The sound of frogs is a direct link to my childhood, as is a bawling cow or calf or a horse’s whinny or the chiggity-chug of my dad’s John Deere 70 and the pop of the hand-clutch and the clang of the trip bucket.
They are the sounds that fill my repertoire of comfortable familiarity; the sound that makes me pause and exhale.
A slamming screen door takes me to Reef Point at my aunt’s cabin and I instantly listen for the pounding of bare feet down to the lake. Sheets snapping on the clothesline, straining almost to come free, conjure up my mother, her hair in a red bandana, singing as she anchors the sheets on the wind.
The sound of my dad’s foot on the wooden steps leading to the second floor of our farm house tell me his state of mind, the sound of weariness, of disappointment or joy.
It was all there in the sound that echoed from his shoes up the staircase to me.
On my recent visit home to Fort Frances, I heard floatplanes taking off from Rainy Lake. There is nothing like that sound to mark the beginning of fishing season.
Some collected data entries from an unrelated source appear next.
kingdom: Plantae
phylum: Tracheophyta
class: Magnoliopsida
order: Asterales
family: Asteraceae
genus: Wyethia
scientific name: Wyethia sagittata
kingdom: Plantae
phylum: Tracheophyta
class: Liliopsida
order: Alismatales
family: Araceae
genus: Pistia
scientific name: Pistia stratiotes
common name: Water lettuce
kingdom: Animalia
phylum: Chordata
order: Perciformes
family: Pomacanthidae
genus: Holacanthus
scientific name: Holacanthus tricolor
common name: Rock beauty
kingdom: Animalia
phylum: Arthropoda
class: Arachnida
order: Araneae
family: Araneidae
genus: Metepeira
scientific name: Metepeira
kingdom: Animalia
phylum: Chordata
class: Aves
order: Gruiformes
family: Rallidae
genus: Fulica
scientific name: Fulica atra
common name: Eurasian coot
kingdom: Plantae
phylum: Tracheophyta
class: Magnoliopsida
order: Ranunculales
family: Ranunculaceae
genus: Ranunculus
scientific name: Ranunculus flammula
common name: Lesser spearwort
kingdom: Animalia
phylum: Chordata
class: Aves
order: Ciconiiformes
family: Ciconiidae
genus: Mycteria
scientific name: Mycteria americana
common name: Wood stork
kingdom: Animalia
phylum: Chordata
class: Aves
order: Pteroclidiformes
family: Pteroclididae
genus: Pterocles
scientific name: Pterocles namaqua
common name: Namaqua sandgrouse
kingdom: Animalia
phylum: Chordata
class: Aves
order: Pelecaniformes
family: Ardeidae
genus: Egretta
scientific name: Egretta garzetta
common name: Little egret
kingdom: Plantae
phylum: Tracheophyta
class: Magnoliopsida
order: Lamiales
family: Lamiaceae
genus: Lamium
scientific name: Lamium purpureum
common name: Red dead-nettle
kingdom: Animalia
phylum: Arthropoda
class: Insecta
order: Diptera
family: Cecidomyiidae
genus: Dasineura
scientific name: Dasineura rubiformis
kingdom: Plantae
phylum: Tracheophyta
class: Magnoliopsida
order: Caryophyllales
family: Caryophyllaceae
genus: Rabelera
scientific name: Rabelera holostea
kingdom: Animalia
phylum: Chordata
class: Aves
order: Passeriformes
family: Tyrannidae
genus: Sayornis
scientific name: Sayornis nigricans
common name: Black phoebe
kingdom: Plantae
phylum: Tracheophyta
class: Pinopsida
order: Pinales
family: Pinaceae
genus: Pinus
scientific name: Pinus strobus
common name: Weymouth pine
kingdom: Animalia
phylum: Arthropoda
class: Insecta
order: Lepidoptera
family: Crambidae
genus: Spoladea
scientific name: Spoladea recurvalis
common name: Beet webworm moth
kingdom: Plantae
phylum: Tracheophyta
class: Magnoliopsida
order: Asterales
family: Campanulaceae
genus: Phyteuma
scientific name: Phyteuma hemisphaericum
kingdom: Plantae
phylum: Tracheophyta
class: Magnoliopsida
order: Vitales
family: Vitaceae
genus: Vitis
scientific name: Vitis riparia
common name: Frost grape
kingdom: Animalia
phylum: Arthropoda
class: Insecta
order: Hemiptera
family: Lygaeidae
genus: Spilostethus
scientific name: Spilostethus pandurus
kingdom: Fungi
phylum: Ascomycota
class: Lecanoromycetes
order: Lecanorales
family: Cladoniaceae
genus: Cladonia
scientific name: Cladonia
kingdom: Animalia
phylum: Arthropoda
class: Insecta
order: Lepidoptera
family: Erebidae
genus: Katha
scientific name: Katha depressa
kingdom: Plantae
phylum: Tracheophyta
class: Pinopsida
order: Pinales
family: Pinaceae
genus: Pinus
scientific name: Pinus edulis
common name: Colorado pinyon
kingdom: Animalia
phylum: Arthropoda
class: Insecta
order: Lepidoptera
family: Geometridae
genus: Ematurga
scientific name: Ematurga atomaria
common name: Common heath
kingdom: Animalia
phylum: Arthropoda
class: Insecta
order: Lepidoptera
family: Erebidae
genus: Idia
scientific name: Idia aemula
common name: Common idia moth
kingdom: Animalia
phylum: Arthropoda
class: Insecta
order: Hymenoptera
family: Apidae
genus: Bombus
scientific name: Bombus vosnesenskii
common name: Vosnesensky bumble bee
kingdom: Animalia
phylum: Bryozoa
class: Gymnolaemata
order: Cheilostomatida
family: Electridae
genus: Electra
There was a time when I knew the difference between the sound of the Beaver and the Twin-Beech and the Cessna 206, when I could hear the whine and wait for the plane to come into view—a personal bet with myself to see if my guess was right.
But no other floatplane had a more magnificent rumble than the mighty Norseman. She leaned back on her floats and growled deeply until she could level off on the water and lift off, suddenly weightless and graceful.
CF-BSB, with her white belly and black wings and red trim, had a particularly delicious growl and you could hear her voice echo across the bay right into downtown Fort Frances.
I loved that sound, and imagined the green-eyed pilot with the very white teeth at the controls, happy beyond happy to be flying her.
The clickety-clack of the freight train is a nuisance to some and a melody to others. My family did a train trip west when I was 10 and I remember the rhythmic jiggle in the sleeping berth with my sister as we made up songs using the train’s clickety-clack as our percussion.
The sound of horses’ hooves pounding on the packed mud made the earth seem hollow. The sound of my baby sucking on her thumb as she drifted off to sleep comforted me. The squeak of the rusty swing whining in rhythm to the tiny legs pumping higher and higher made me smile.
It is music, beautiful music, the sounds of my life. I wonder what the sounds of your life are when silence allows you to hear them.